1. The problem statement, all variables and given/known data

A sphere of radius R with centre at the origin is cut by two parallel planes at $z=\pm a$, where a<R. Write, in cylindrical coordinates, a triple integral which gives the volume of that part of the sphere between the two planes. Evaluate the volume by first performing the r,θ integrals and the the remaining z integral.

2. Relevant equations

$dV=rdrdθdz$

3. The attempt at a solution

The main probelm here is the setting up of my integral, as the answer I am getting is independant of R, which is then clearly wrong.

My integral runs from:
$r=\sqrt{R^2-a^2}$ to $r=\sqrt{R^2-z^2}$
$θ=0$ to $θ=2\pi$
$z=-a$ to $z=a$

I would expect the answer to depend on R, but it keeps cancelling out when I evaluate the r integral. I would be grateful if someone could explain what is wrong with my limits.

2. Apr 9, 2012

### Dick

I think r should go from 0 to $\sqrt{R^2-z^2}$. Shouldn't it?

3. Apr 9, 2012

### Koranzite

Well that is certainly true to get the formula for the volume of the whole sphere, but in this case the minimum value that r takes is $\sqrt{R^2-a^2}$. Your proposal is one that I have considered, but I don't see how it can be justified.

4. Apr 9, 2012

### Dick

You already have the z limits from -a to a.
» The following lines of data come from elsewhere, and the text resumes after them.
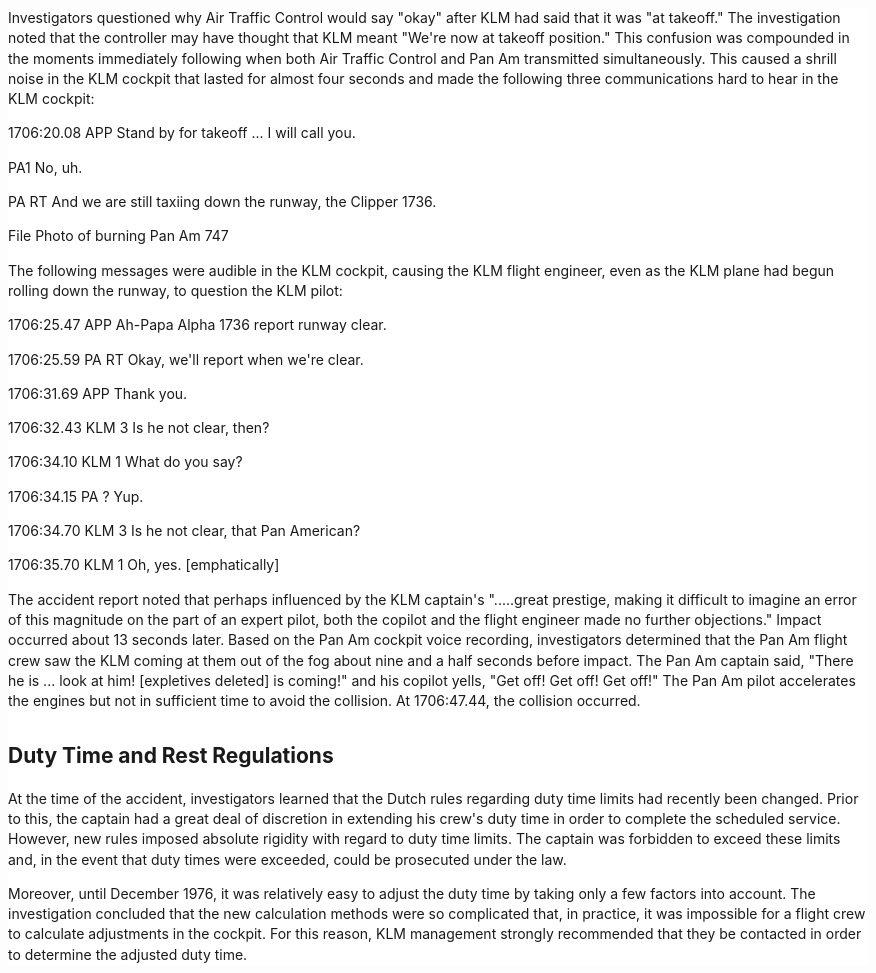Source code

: Investigators questioned why Air Traffic Control would say "okay" after KLM had said that it was "at takeoff." The investigation noted that the controller may have thought that KLM meant "We're now at takeoff position." This confusion was compounded in the moments immediately following when both Air Traffic Control and Pan Am transmitted simultaneously. This caused a shrill noise in the KLM cockpit that lasted for almost four seconds and made the following three communications hard to hear in the KLM cockpit:

1706:20.08 APP Stand by for takeoff ... I will call you.

PA1 No, uh.

PA RT And we are still taxiing down the runway, the Clipper 1736.

File Photo of burning Pan Am 747

The following messages were audible in the KLM cockpit, causing the KLM flight engineer, even as the KLM plane had begun rolling down the runway, to question the KLM pilot:

1706:25.47 APP Ah-Papa Alpha 1736 report runway clear.

1706:25.59 PA RT Okay, we'll report when we're clear.

1706:31.69 APP Thank you.

1706:32.43 KLM 3 Is he not clear, then?

1706:34.10 KLM 1 What do you say?

1706:34.15 PA ? Yup.

1706:34.70 KLM 3 Is he not clear, that Pan American?

1706:35.70 KLM 1 Oh, yes. [emphatically]

The accident report noted that perhaps influenced by the KLM captain's ".....great prestige, making it difficult to imagine an error of this magnitude on the part of an expert pilot, both the copilot and the flight engineer made no further objections." Impact occurred about 13 seconds later. Based on the Pan Am cockpit voice recording, investigators determined that the Pan Am flight crew saw the KLM coming at them out of the fog about nine and a half seconds before impact. The Pan Am captain said, "There he is ... look at him! [expletives deleted] is coming!" and his copilot yells, "Get off! Get off! Get off!" The Pan Am pilot accelerates the engines but not in sufficient time to avoid the collision. At 1706:47.44, the collision occurred.

## 

## Duty Time and Rest Regulations

At the time of the accident, investigators learned that the Dutch rules regarding duty time limits had recently been changed. Prior to this, the captain had a great deal of discretion in extending his crew's duty time in order to complete the scheduled service. However, new rules imposed absolute rigidity with regard to duty time limits. The captain was forbidden to exceed these limits and, in the event that duty times were exceeded, could be prosecuted under the law.

Moreover, until December 1976, it was relatively easy to adjust the duty time by taking only a few factors into account. The investigation concluded that the new calculation methods were so complicated that, in practice, it was impossible for a flight crew to calculate adjustments in the cockpit. For this reason, KLM management strongly recommended that they be contacted in order to determine the adjusted duty time.
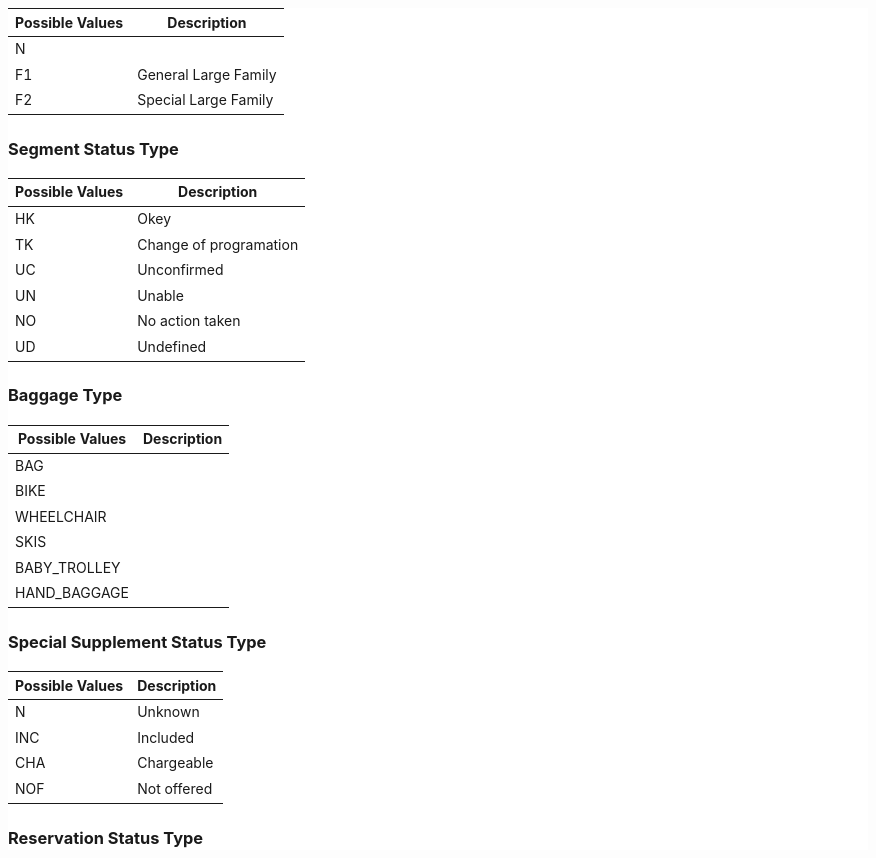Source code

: | **Possible Values**	| **Description**	|
| --------------------- | ------------------ |
| N||
| F1|General Large Family|
| F2|Special Large Family|

### Segment Status Type

| **Possible Values**	| **Description**	|
| --------------------- | ------------------ |
| HK| Okey|
| TK|Change of programation|
| UC|Unconfirmed|
| UN|Unable|
| NO|No action taken|
| UD|Undefined|

### Baggage Type

| **Possible Values**	| **Description**	|
| --------------------- | ------------------ |
| BAG| |
| BIKE||
| WHEELCHAIR||
| SKIS||
| BABY_TROLLEY||
| HAND_BAGGAGE||

### Special Supplement Status Type

| **Possible Values**	| **Description**	|
| --------------------- | ------------------ |
| N| Unknown|
| INC| Included|
| CHA|Chargeable|
| NOF|Not offered|

### Reservation Status Type

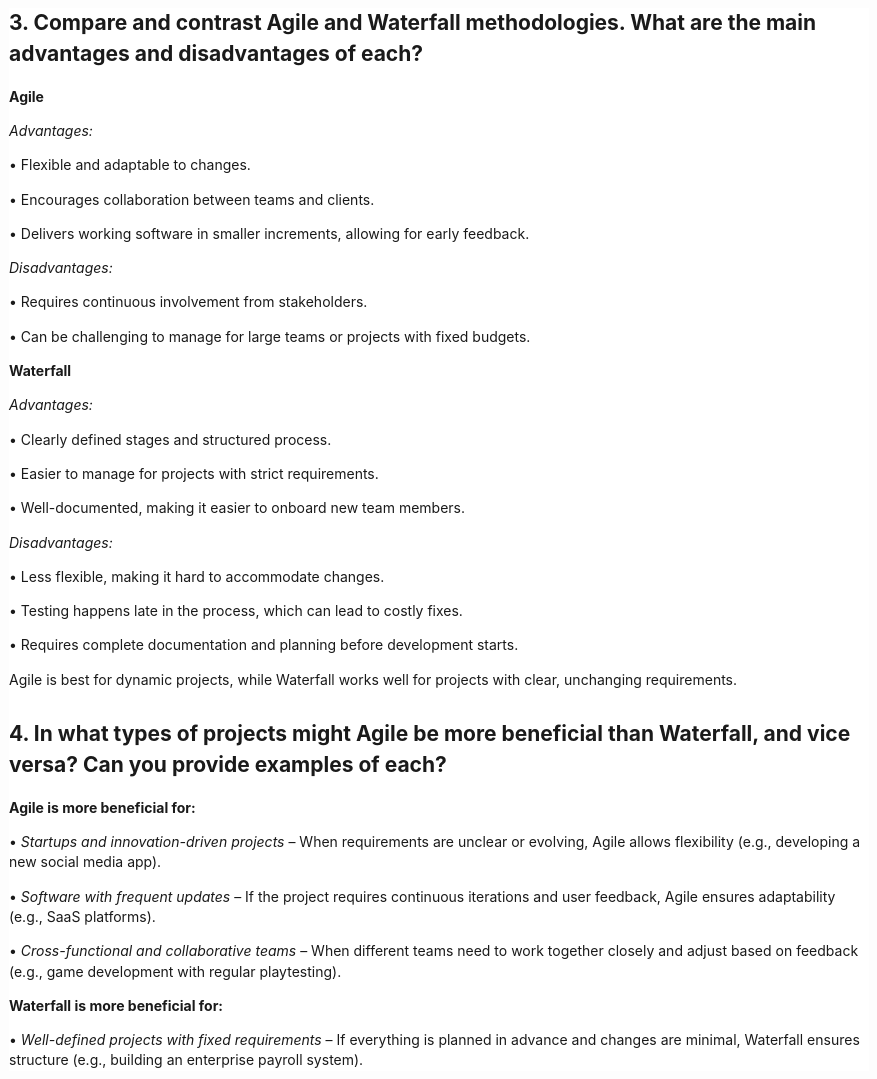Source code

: 
## 3. Compare and contrast Agile and Waterfall methodologies. What are the main advantages and disadvantages of each?

**Agile**

  *Advantages:*
   
•	Flexible and adaptable to changes.

•	Encourages collaboration between teams and clients.

•	Delivers working software in smaller increments, allowing for early feedback.

*Disadvantages:*
 
•	Requires continuous involvement from stakeholders.

•	Can be challenging to manage for large teams or projects with fixed budgets.

**Waterfall**

   *Advantages:*

•	Clearly defined stages and structured process.
 
•	Easier to manage for projects with strict requirements.

•	Well-documented, making it easier to onboard new team members.

 *Disadvantages:*
 
•	Less flexible, making it hard to accommodate changes.

•	Testing happens late in the process, which can lead to costly fixes.

•	Requires complete documentation and planning before development starts.

Agile is best for dynamic projects, while Waterfall works well for projects with clear, unchanging requirements.


## 4. In what types of projects might Agile be more beneficial than Waterfall, and vice versa? Can you provide examples of each?



**Agile is more beneficial for:**

•	*Startups and innovation-driven projects* – When requirements are unclear or evolving, Agile allows flexibility (e.g., developing a new social media app).

•	*Software with frequent updates* – If the project requires continuous iterations and user feedback, Agile ensures adaptability (e.g., SaaS platforms).

•	*Cross-functional and collaborative teams* – When different teams need to work together closely and adjust based on feedback (e.g., game development with regular playtesting).

**Waterfall is more beneficial for:**

•	*Well-defined projects with fixed requirements* – If everything is planned in advance and changes are minimal, Waterfall ensures structure (e.g., building an enterprise payroll system).
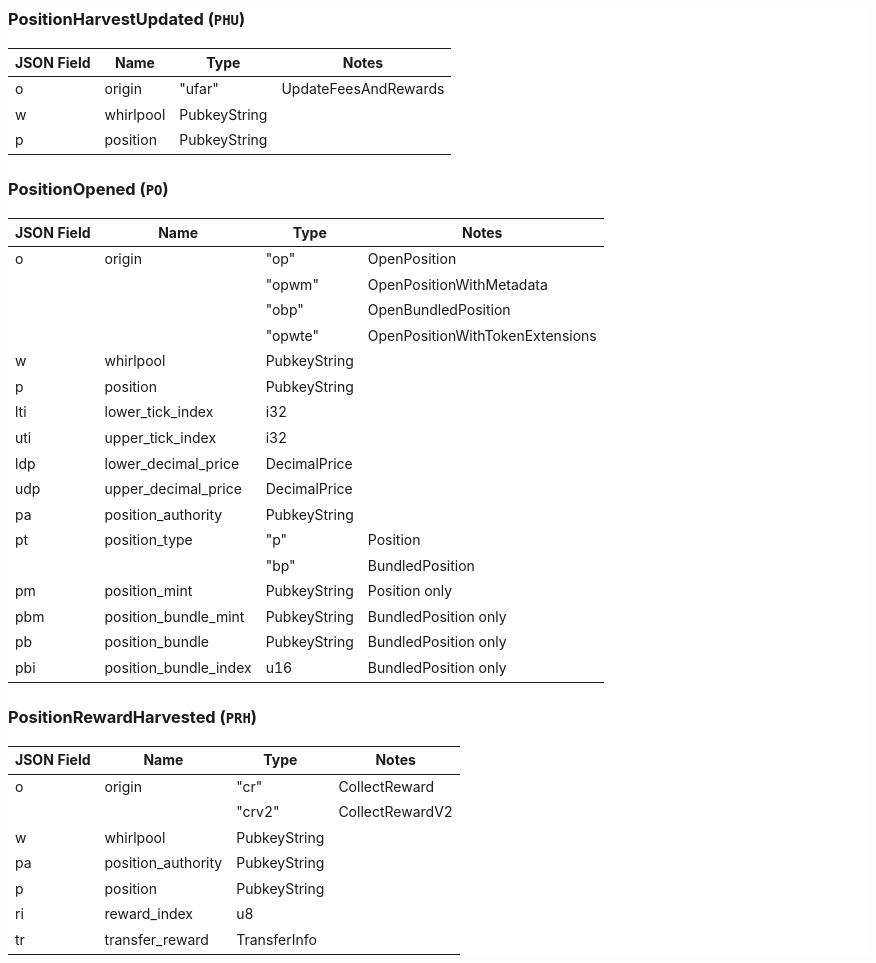 ### PositionHarvestUpdated (`PHU`)
| JSON Field | Name               | Type         | Notes                |
| ---------- | ------------------ | ------------ | -------------------- |
| o          | origin             | "ufar"       | UpdateFeesAndRewards |
| w          | whirlpool          | PubkeyString |                      |
| p          | position           | PubkeyString |                      |

### PositionOpened (`PO`)
| JSON Field | Name                  | Type         | Notes                           |
| ---------- | --------------------- | ------------ | ------------------------------- |
| o          | origin                | "op"         | OpenPosition                    |
|            |                       | "opwm"       | OpenPositionWithMetadata        |
|            |                       | "obp"        | OpenBundledPosition             |
|            |                       | "opwte"      | OpenPositionWithTokenExtensions |
| w          | whirlpool             | PubkeyString |                                 |
| p          | position              | PubkeyString |                                 |
| lti        | lower_tick_index      | i32          |                                 |
| uti        | upper_tick_index      | i32          |                                 |
| ldp        | lower_decimal_price   | DecimalPrice |                                 |
| udp        | upper_decimal_price   | DecimalPrice |                                 |
| pa         | position_authority    | PubkeyString |                                 |
| pt         | position_type         | "p"          | Position                        |
|            |                       | "bp"         | BundledPosition                 |
| pm         | position_mint         | PubkeyString | Position only                   |
| pbm        | position_bundle_mint  | PubkeyString | BundledPosition only            |
| pb         | position_bundle       | PubkeyString | BundledPosition only            |
| pbi        | position_bundle_index | u16          | BundledPosition only            |

### PositionRewardHarvested (`PRH`)
| JSON Field | Name               | Type         | Notes           |
| ---------- | ------------------ | ------------ | --------------- |
| o          | origin             | "cr"         | CollectReward   |
|            |                    | "crv2"       | CollectRewardV2 |
| w          | whirlpool          | PubkeyString |                 |
| pa         | position_authority | PubkeyString |                 |
| p          | position           | PubkeyString |                 |
| ri         | reward_index       | u8           |                 |
| tr         | transfer_reward    | TransferInfo |                 |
Doesn't that take care of the a dependency? You may be visualizing the r coordinate wrong. It's the distance from the z axis to the edge of your solid parallel to the x-y plane.

5. Apr 9, 2012

### Koranzite

Ah yes, just recognised the problem. I was only imagining r as being the distance to the surface from the z axis, neglecting all the interior volume where it can reduce to 0... Thanks!

6. Apr 9, 2012

### Dick

Right. Your original limits would be for the volume of a sphere with a cylinder cut out of it. Interesting that the R cancels, isn't it? You might not guess that to be true looking a picture of it.